## PROBLEM TO SOLVE
Pick out every line in the material below that contains the string "verzorging", and copy each of those lines in full. Case counts, so a match must have the same capitalization.

Data entries:
#####
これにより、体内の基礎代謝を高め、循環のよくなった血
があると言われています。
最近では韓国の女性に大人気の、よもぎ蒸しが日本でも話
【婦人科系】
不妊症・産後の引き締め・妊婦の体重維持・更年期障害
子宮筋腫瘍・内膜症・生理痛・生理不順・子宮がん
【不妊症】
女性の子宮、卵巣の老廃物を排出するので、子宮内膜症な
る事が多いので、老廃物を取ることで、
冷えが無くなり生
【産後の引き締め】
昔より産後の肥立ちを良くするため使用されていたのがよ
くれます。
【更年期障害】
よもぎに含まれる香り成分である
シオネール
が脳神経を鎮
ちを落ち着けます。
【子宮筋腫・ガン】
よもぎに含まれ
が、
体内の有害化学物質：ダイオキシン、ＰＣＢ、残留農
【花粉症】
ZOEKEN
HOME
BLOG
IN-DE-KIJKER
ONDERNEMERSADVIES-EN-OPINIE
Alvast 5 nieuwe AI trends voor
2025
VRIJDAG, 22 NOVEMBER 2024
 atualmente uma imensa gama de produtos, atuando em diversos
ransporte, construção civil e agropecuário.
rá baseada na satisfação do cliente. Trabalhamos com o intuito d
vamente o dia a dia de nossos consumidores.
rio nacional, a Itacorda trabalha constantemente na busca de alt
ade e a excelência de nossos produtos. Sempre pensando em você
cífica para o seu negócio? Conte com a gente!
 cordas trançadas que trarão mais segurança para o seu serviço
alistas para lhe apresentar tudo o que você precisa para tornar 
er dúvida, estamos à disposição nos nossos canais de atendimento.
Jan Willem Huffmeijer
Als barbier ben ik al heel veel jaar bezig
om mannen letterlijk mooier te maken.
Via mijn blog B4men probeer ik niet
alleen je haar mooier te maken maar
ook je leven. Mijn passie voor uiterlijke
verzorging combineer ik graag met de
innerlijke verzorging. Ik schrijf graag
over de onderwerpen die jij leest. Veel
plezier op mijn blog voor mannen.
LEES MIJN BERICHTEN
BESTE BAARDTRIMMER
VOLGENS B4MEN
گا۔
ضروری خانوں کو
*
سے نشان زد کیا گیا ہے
#####
## SOLUTION TO THE PROBLEM
verzorging combineer ik graag met de
innerlijke verzorging. Ik schrijf graag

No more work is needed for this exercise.